==== 提取文本

其中初值 $y_{0} = x (0)$ ，步长 $Δ t = \frac{T}{M}$ ，M为正整数，参数 $θ \in [0, 1]$ ， $t_{n} = n Δ t$ ， $y_{n}$ 是 $x (t_{n})$ 的近似数值解，即 $y_{n} \approx x (t_{n})$ ， $y_{[q n]} \approx x (q t_{n})$ 。 $[a]$ 是指a的整数部分， $Δ W_{n} = W (t_{n + 1}) - W (t_{n})$ 是维纳增量， $Δ {\tilde{N}}_{n} = \tilde{N} (t_{n + 1}) - \tilde{N} (t_{n})$ 是补偿泊松增量， $n = 0, 1, \dots, M - 1$ 。

注意到对每个 $n (= 0, 1, \dots, M - 1)$ ， $y_{n}^{*}, Δ W_{n}$ 和 $Δ {\tilde{N}}_{n}$ 相互独立，且 $y_{n}^{*}$ 是 $F_{t_{n}}$ -可测的。当 $θ = 1$ ，补偿分步θ方法就成了补偿分步向后欧拉法(Compensated split-step back ward Euler Method，简称CSSBE method)；当 $θ = 0$ ，CSS θ方法就成了显式Euler方法。

由(2-7)式可得

$y_{n + 1} = y_{n} + Δ t f_{λ} (y_{n}^{*}, y_{[q n]}) + g (y_{n}^{*}, y_{[q n]}) Δ W_{n} + h (y_{n}^{*}, y_{[q n]}) Δ {\tilde{N}}_{n} .$

对任意 $t \in [t_{n + 1}, t_{n})$ ， $n = 0, 1, \dots, M - 1$ ，定义

$y (t) = y_{n} + (t - t_{n}) f_{λ} (y_{n}^{*}, y_{[q n]}) + g (y_{n}^{*}, y_{[q n]}) (W (t_{n + 1}) - W (t_{n})) + h (y_{n}^{*}, y_{[q n]}) (\tilde{N} (t_{n + 1}) - \tilde{N} (t_{n})) .$ (2-8)

易知 $y (t_{n}) = y_{n}$ ，定义分段函数

$Z_{1} (t) = \sum_{n = 0}^{\infty} y_{n}^{*} X_{[t_{n}, t_{n + 1})} (t),$

$Z_{2} (t) = \sum_{n = 0}^{\infty} y_{[q n]} X_{[t_{n}, t_{n + 1})} (t) .$

其中 $X_{F} (t) = {\begin{cases} 1, t \in F \\ 0, t \notin F \end{cases}$ ，又 $y (0) = y_{0}$ ，于是(2-8)式可以表示为

$y (t) = y (0) + \int_{0}^{t} f_{λ} (Z_{1} (s), Z_{2} (s)) d s + \int_{0}^{t} g (Z_{1} (s), Z_{2} (s)) d W (s) + \int_{0}^{t} h (Z_{1} (s), Z_{2} (s)) d \tilde{N} (s) .$ (2-9)

========
==== 数据摘录

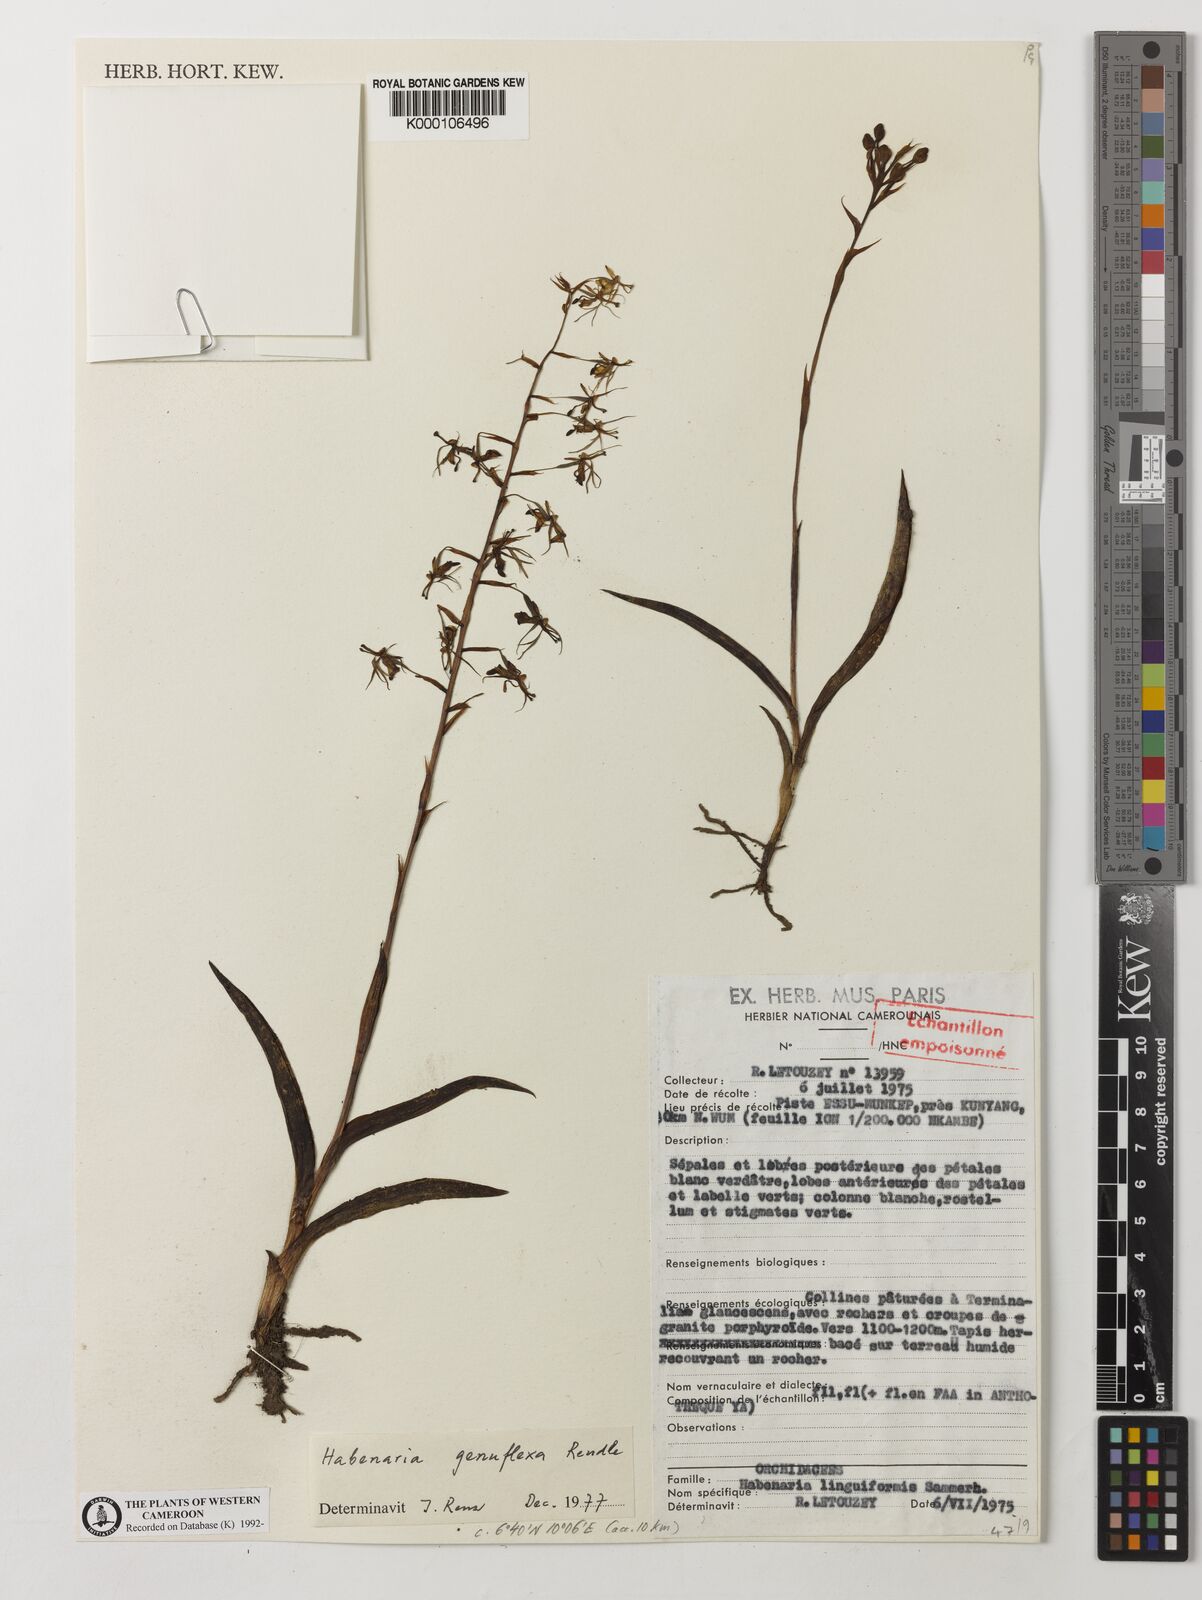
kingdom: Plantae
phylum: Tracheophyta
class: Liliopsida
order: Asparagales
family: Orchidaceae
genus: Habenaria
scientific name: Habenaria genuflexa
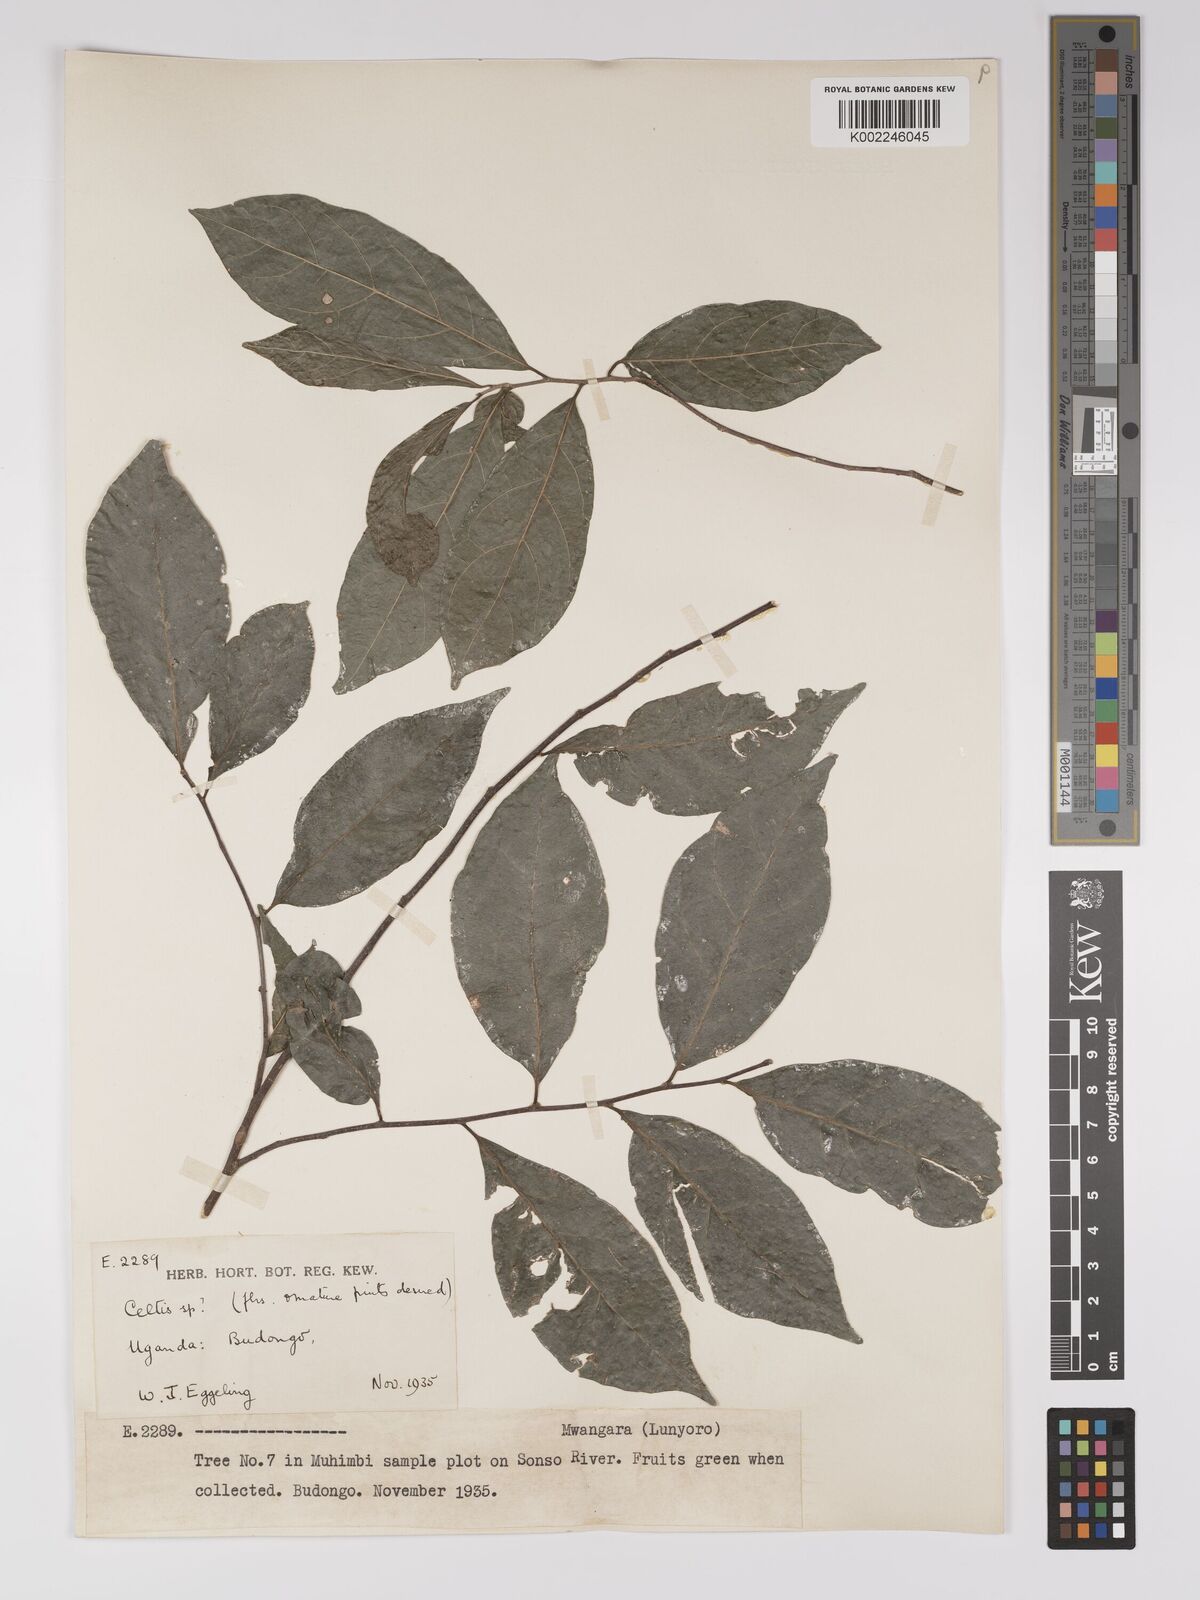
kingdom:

========

**任务说明:** 把这段讲补偿分步θ方法的文字里从“注意到对每个 $n (= 0, 1, \dots, M”起，一直到“0$ ，CSS θ方法就成了显式Euler方法。”为止的全部文字照抄下来，一字不改。 完成本练习用不到上面的数据行。

**练习结果:**
注意到对每个 $n (= 0, 1, \dots, M - 1)$ ， $y_{n}^{*}, Δ W_{n}$ 和 $Δ {\tilde{N}}_{n}$ 相互独立，且 $y_{n}^{*}$ 是 $F_{t_{n}}$ -可测的。当 $θ = 1$ ，补偿分步θ方法就成了补偿分步向后欧拉法(Compensated split-step back ward Euler Method，简称CSSBE method)；当 $θ = 0$ ，CSS θ方法就成了显式Euler方法。